When uncertainty concerns the slope of the Phillips curve instead, it is optimal for the central bank to alter its policy compared to the case of full information. The reason is that when the slope of the Phillips curve (i.e. the response of inflation to a change in the output gap) is uncertain, the central bank has to form joint expectations about both the output gap and its coefficient in order to infer the impact of its policies on inflation. In such a case, optimal monetary policy can be either more cautious or more aggressive than in the full information case, depending on the degree of persistence of the shocks affecting the Phillips curve.

This result is shown in Figure 1, where the reaction of monetary policy (on impact) is plotted for different levels of persistence of the shocks (on the x-axis) and for various levels of uncertainty on the slope of the Phillips curve. For low levels of persistence, the optimal policy should be more cautious than in the perfect information case. For high levels of persistence the opposite becomes true – the optimal monetary policy should be more aggressive than in the full information case, and the degree of aggressiveness should increase as uncertainty becomes larger.

**Figure 1 **Optimal on impact monetary policy reaction to a cost-push shock

*Source*: Ferrero et al. (2019).

The intuition for this fairly general result is the following. The larger the uncertainty, the higher the probability that a more aggressive monetary policy response to shocks may move inflation and output away from target (due to the interaction between the slope parameter and the output gap) and so the larger the welfare cost. However, if the shock is not very persistent, the risk for the central bank of going off-target is temporary and offset by the benefits of being patient and waiting for the fog of uncertainty to dissipate. This is indeed the argument behind the Brainard principle. On the other hand, when shocks are more persistent, the Brainard principle is reversed – in such case a gradual reaction would imply bearing its costs for a long period in the future, and so it pays to be more aggressive, since in so doing the central bank keeps longer-term expectations well anchored.

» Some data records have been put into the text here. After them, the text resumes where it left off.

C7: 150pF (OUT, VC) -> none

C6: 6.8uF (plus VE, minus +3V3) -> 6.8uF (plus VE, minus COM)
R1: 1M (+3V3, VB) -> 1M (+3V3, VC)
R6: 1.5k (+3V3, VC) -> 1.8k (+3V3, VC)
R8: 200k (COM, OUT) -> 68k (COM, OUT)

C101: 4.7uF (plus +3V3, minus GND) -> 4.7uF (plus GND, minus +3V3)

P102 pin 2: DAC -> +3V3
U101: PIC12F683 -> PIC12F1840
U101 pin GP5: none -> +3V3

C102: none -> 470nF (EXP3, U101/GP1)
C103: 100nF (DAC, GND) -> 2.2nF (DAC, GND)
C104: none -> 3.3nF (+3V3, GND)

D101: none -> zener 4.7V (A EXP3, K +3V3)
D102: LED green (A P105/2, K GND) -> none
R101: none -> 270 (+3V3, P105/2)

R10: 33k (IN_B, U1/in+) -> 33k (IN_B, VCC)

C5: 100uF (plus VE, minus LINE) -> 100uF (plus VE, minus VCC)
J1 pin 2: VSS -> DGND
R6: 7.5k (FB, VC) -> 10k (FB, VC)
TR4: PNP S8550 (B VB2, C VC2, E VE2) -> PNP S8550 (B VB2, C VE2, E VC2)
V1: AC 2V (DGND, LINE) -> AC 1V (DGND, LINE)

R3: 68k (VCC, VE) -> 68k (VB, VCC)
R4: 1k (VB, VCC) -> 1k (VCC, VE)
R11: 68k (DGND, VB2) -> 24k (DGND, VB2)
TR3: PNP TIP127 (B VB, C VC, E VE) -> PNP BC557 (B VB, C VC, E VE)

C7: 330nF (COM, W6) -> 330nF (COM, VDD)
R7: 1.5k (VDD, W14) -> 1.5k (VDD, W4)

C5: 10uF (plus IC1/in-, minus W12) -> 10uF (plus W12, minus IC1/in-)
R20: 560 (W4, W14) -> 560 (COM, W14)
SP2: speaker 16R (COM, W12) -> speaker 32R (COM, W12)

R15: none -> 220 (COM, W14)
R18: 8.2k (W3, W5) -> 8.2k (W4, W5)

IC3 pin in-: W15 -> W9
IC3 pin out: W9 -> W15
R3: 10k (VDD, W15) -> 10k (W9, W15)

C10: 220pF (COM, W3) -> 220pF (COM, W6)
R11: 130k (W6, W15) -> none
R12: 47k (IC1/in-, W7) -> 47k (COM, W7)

Our analysis therefore provides theoretical support to the view that a pragmatic, data-driven approach to monetary policy (Praet 2018) should be pursued in a changing economic environment where the central bank is uncertain about the true shape of macroeconomic relationships and the transmission mechanism.

*Authors’ note: The views expressed in this column are those of the authors and not necessarily those of the Bank of Italy or the Eurosystem.*

## References

Brainard, W C (1967), “Uncertainty and the Effectiveness of Policy”, *American Economic Review* 57(2): 411-425.

Bulligan, G, and E Viviano (2017), “Has the wage Phillips curve changed in the euro area?”, *IZA Journal of Labor Policy* 6(1): 9.

Ferrero, G, M Pietrunti, and A Tiseno (2019), “Benefits of gradualism or costs of inaction? Monetary policy in times of uncertainty”, Bank of Italy, Economic Research and International Relations Area, no. 1205.

Fiorentini, G, A Galesi, G Pérez-Quirós, and E Sentana (2018), “The Rise and Fall of the Natural Interest Rate”, CEMFI Working Papers.

Kimura, T, and T Kurozumi (2007), “Optimal monetary policy in a micro-founded model with parameter uncertainty”, *Journal of Economic Dynamics and Control* 31(2): 399-431.

Neri, S, and A Gerali (2018), “Natural rates across the Atlantic”, *Journal of Macroeconomics.*

Praet, P (2018), “Assessment of quantitative easing and challenges of policy normalisation”, Speech at the “The ECB and Its Watchers XIX Conference”, Frankfurt am Main, 14 March.

Söderström, U (2002), “Monetary policy with uncertain parameters”, *Scandinavian Journal of Economics* 104(1): 125-145.

Walsh, C E (2004), “Implications of a Changing Economic Structure for the Strategy of Monetary Policy”, Center for International Economics, UC Santa Cruz, working paper no. 03-18.